Il semble toujours impossible pour un jeune enfant, que son modèle, son guide, son protecteur, sa mère aussi un peu, ne se mette à pleurer pour de vrai. Et bien qu'elle ait passé l'âge, l'hermine ne pensait pas qu'un jour, elle aurait à voir pareille scène.
Anastriana.
Le Dü, la dame de Coëtlogon, la matriarche de Rohan, la vieille de vieille, trentenaire, à plus de ressources que n'importe qui, plus de poigne que certains hommes, plus de courage que la plupart... La Montfort qui pleurait.
C'était tout simplement irréel. Une bulle, une grosse bulle camisolée, un joli cocon où toutes deux se retrouvaient.
Où la pleurnicharde s'était tue, pendant que la courageuse et adulte marraine se mettait à pleurer.
C'était impossible ; et terriblement vrai quand même.
Ana, ô Ana...


On pourrait lui arracher un à un tous ses cheveux, à cette petite intrigante ! La langue, la faire rôtir à petit feu, lui percer les yeux, croquer les pieds, mordre les doigts...!

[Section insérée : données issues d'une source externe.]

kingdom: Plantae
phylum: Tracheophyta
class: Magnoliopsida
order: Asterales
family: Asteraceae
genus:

Aurait elle parlé à voix haute ?

Heu... Tu sais.
J'ai parlé avec lui. Il ne la considère pas plus que les autres. C'est un jeu, un jouet, une passade...
Elle l'aime ? Peuh ! La belle affaire. C'est pas à seize ans que l'on peut aimer. Pas ainsi, pas avec lui.
Tu sais, Ana. Si Maewenn souffre, c'est de sa faute, à elle. Aurait elle eu un peu de jugeote, qu'elle ne serait pas allée avec lui.


Dernière conclusion, dans un sourire.
Il a des maitresses, qu'il prend pour jeter ensuite.
Mais son fils a une seule Mère, et c'est toi.